Çandır, “Türkiye Cumhuriyeti Devleti'nin, Anayasası'nın 2. Maddesi açık ve nettir. Anayasamız der ki; Türkiye Cumhuriyeti sosyal bir hukuk devletidir. Peki, sosyal devlet nedir? Kitap diyor ki; sosyal devlet, ekonomik ve sosyal yönden, yurttaşlarının tümüyle ilgilenen, onların yaşam düzeyi, sosyal güvenliği vb. gibi konularda gerekli önlemi alan devlettir. Başka bir ifadeyle toplumsal refahı sağlayan devlettir. Dikkat ederseniz sosyal devlet ifadesi, Anayasa'mızda, hukuk kelimesi ile birlikte anılmıştır. Yani ortada bir paylaşım var ise, bu paylaşım adaletli bir paylaşım olmalıdır.

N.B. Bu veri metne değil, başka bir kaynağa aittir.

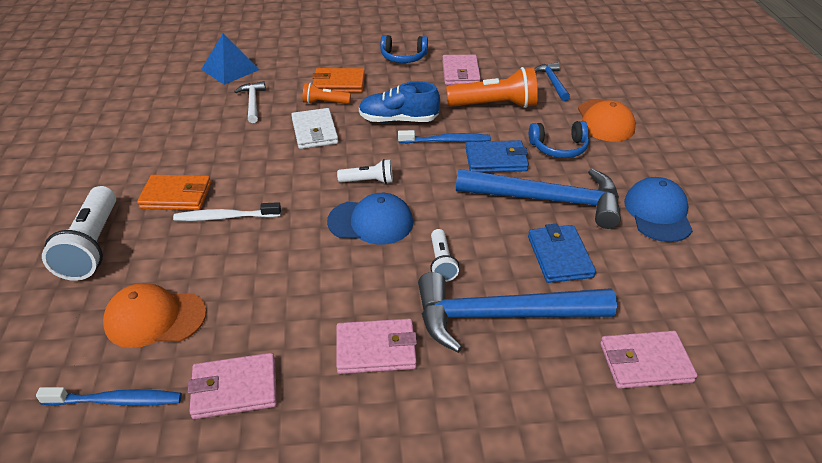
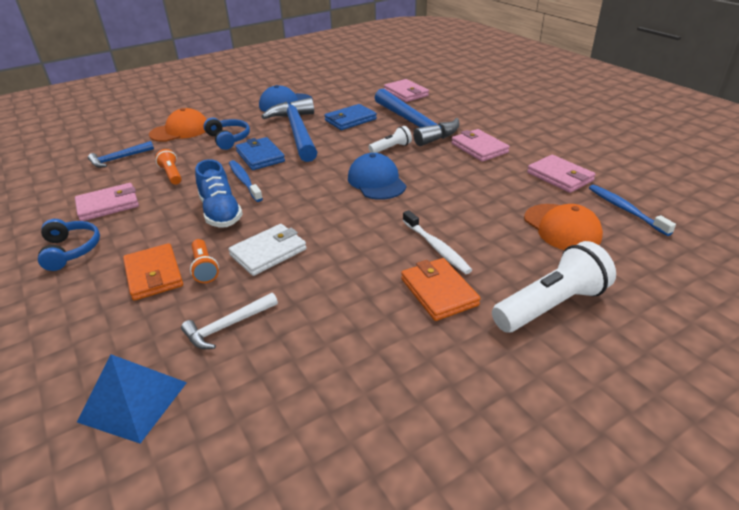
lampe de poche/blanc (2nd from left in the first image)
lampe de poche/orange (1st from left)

Peki, pandemi süreci boyunca,

9 aydır kontak açmayan servisçiye,

9 aydır kantini kapalı kantinciye,

Müzik aletini satışa çıkaran müzisyene,

Ocağı kapalı kahvehaneciye,

Lokantası bitik esnafa,

HES Kodu kıskacındaki pazarcıya, adaletli paylaşım sağlayabiliyor muyuz?

Neyse ki;

''HES Köşe'' olmuş Zincir AVM'ler,

5 yıldızlı kayak merkezleri,

Asfalt ve inşaat baronları, refahtan paylarını alıyor, hatta ciğerlerine kadar çekiyor. Peki, SOS veren, sadece Sosyal Devlet anlayışımız mı? SOS veren insanlık, SOS veren inançlarımız, SOS veren, çatırdayan toplumumuz. Komşusu açken, kendisi tok yatan bizden değildir diyor efendimiz (s.a.s). Tarih, kim bizden, kim bizden değil, elbet notunu alıyor. Saygı ve hürmetle” dedi.